───── EXERCISE MATERIALS

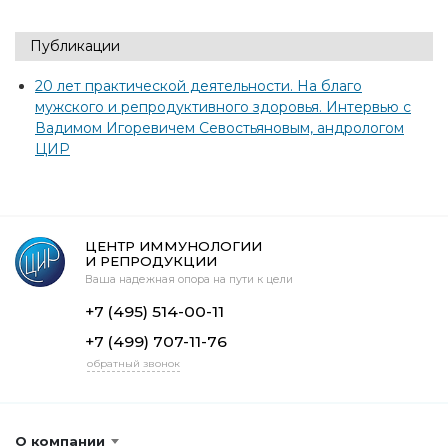
Публикации
20 лет практической деятельности. На благо
мужского и репродуктивного здоровья. Интервью с
Вадимом Игоревичем Севостьяновым, андрологом
ЦИР
ЦЕНТР ИММУНОЛОГИИ
И РЕПРОДУКЦИИ
Ваша надежная опора на пути к цели
+7 (495) 514-00-11
+7 (499) 707-11-76
обратный звонок
О компании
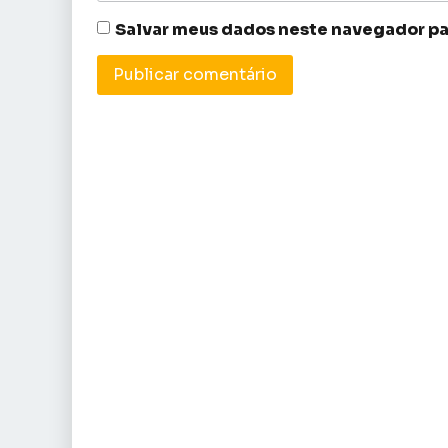
Salvar meus dados neste navegador pa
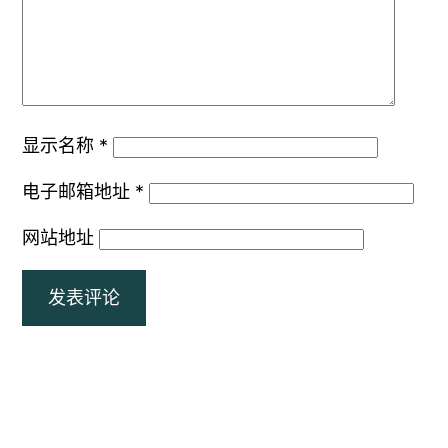
显示名称
*
电子邮箱地址
*
网站地址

──────────

_DIRECTIONS FOR THIS TASK_
Keep the pictures out and print all the records exactly as they are.

_TASK RESPONSE_
Публикации
20 лет практической деятельности. На благо
мужского и репродуктивного здоровья. Интервью с
Вадимом Игоревичем Севостьяновым, андрологом
ЦИР
ЦЕНТР ИММУНОЛОГИИ
И РЕПРОДУКЦИИ
Ваша надежная опора на пути к цели
+7 (495) 514-00-11
+7 (499) 707-11-76
обратный звонок
О компании
Salvar meus dados neste navegador pa
显示名称
*
电子邮箱地址
*
网站地址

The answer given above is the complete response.